> WORK TO BE COMPLETED: Please reproduce the records below exactly, omitting any pictures they contain.

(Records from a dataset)
------------------------
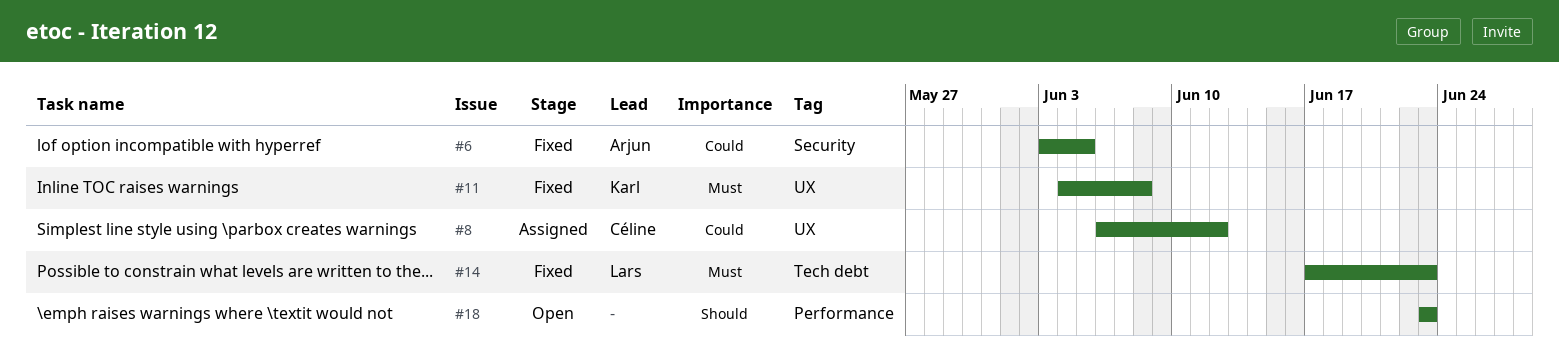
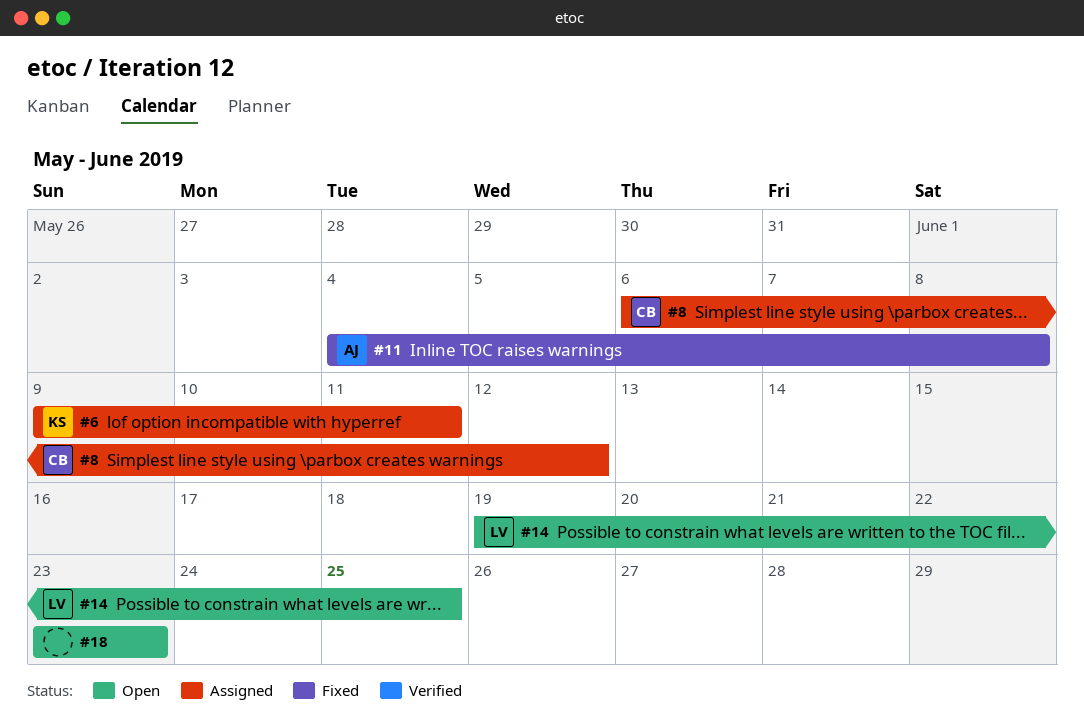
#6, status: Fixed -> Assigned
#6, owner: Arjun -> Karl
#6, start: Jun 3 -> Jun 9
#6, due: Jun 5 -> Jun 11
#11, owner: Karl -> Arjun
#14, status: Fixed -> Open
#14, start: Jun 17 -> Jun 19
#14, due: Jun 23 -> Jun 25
------------------------
> EXERCISE RESULT:
#6, status: Fixed -> Assigned
#6, owner: Arjun -> Karl
#6, start: Jun 3 -> Jun 9
#6, due: Jun 5 -> Jun 11
#11, owner: Karl -> Arjun
#14, status: Fixed -> Open
#14, start: Jun 17 -> Jun 19
#14, due: Jun 23 -> Jun 25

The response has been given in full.